I still think I might -- and should -- visit the place. But I must admit that when I read the remainder of Judge Gould's opinion, I didn't have the same reaction any more. I no longer had a transcendent picture of "unparalleled scenic beauty" in my head.
Instead, all I could think about was cow poop.
Because ultimately, Judge Gould holds (for the most part) that the BLM permissibly permits private grazing in the Upper Missouri River Breaks National Monument. And as I read his opinion, in which he describes the effects of livestock grazing on this environment, I gotta say, the place became less and less attractive to me. Because I kept returning not to a picture of incredible bluffs and of undisturbed country of the sort seen two centuries by Lewis & Clark, but rather, to a picture of a scrubrush and cattle and cow manure. Doesn't really want to make me drive 20 hours to see it.
None of which is to say that the Ninth Circuit gets the opinion wrong. There's deference -- albeit not complete deference -- to what the BLM decides. They decided it made sense to allow a fair amount of cow poop to the mix. As a legal matter, I can't say that Judge Gould is wrong to say that's permissible.

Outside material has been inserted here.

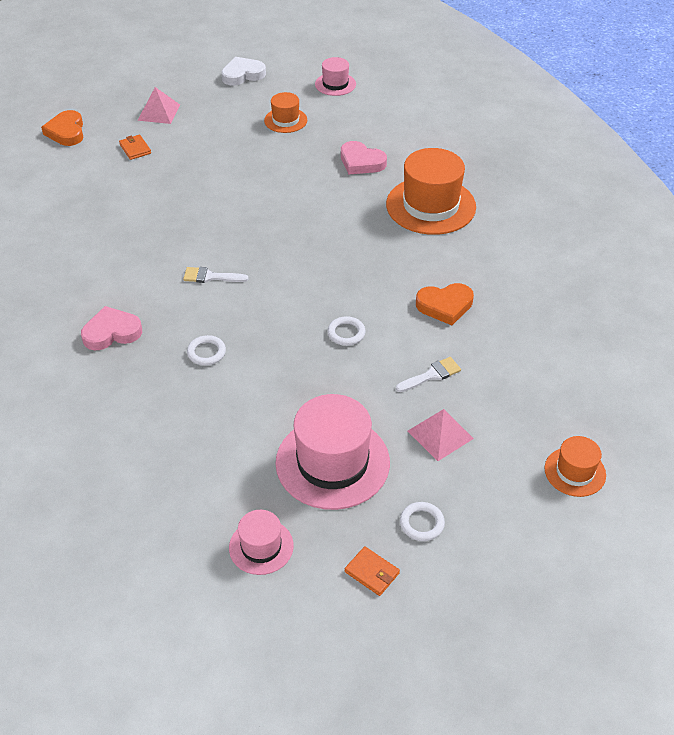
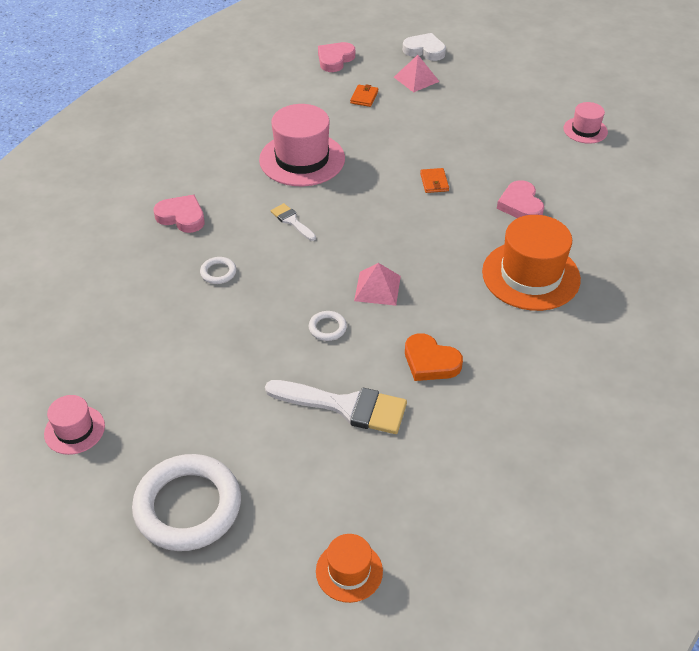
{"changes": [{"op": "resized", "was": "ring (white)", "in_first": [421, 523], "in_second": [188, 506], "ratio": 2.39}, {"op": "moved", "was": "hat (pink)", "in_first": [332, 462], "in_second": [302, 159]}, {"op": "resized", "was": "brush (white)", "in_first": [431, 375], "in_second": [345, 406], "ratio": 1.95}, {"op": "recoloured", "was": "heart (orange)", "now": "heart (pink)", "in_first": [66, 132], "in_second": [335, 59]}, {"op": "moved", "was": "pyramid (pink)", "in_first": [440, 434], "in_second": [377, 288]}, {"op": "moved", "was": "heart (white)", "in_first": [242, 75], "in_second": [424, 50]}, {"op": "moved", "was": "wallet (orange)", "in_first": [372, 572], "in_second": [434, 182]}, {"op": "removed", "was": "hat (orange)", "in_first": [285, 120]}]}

But I did come away from the opinion with a keen sense that these things matter. That a really beautiful, potentially transcendent place can indeed be spoiled by the addition of even small changes. Perceptually as well as, perhaps, in reality. I was keen to visit the Upper Missouri River Breaks National Monument when I started reading about it, and when I thought it looked substantially the same way it did in Lewis & Clark's time. That excitement diminished -- substantially -- as a result of what the BLM has allowed.
So this may well be the case of an actual lost tourist. For whatever that's worth.
I should still try to make it up to Montana. Notwithstanding the hassle.
But if I'd have stopped reading the Ninth Circuit's opinion, I could have told you with some degree of confidence that my family and I would get up there -- God willing -- sometime in the next three years.
Having read further, I'm not nearly as sure.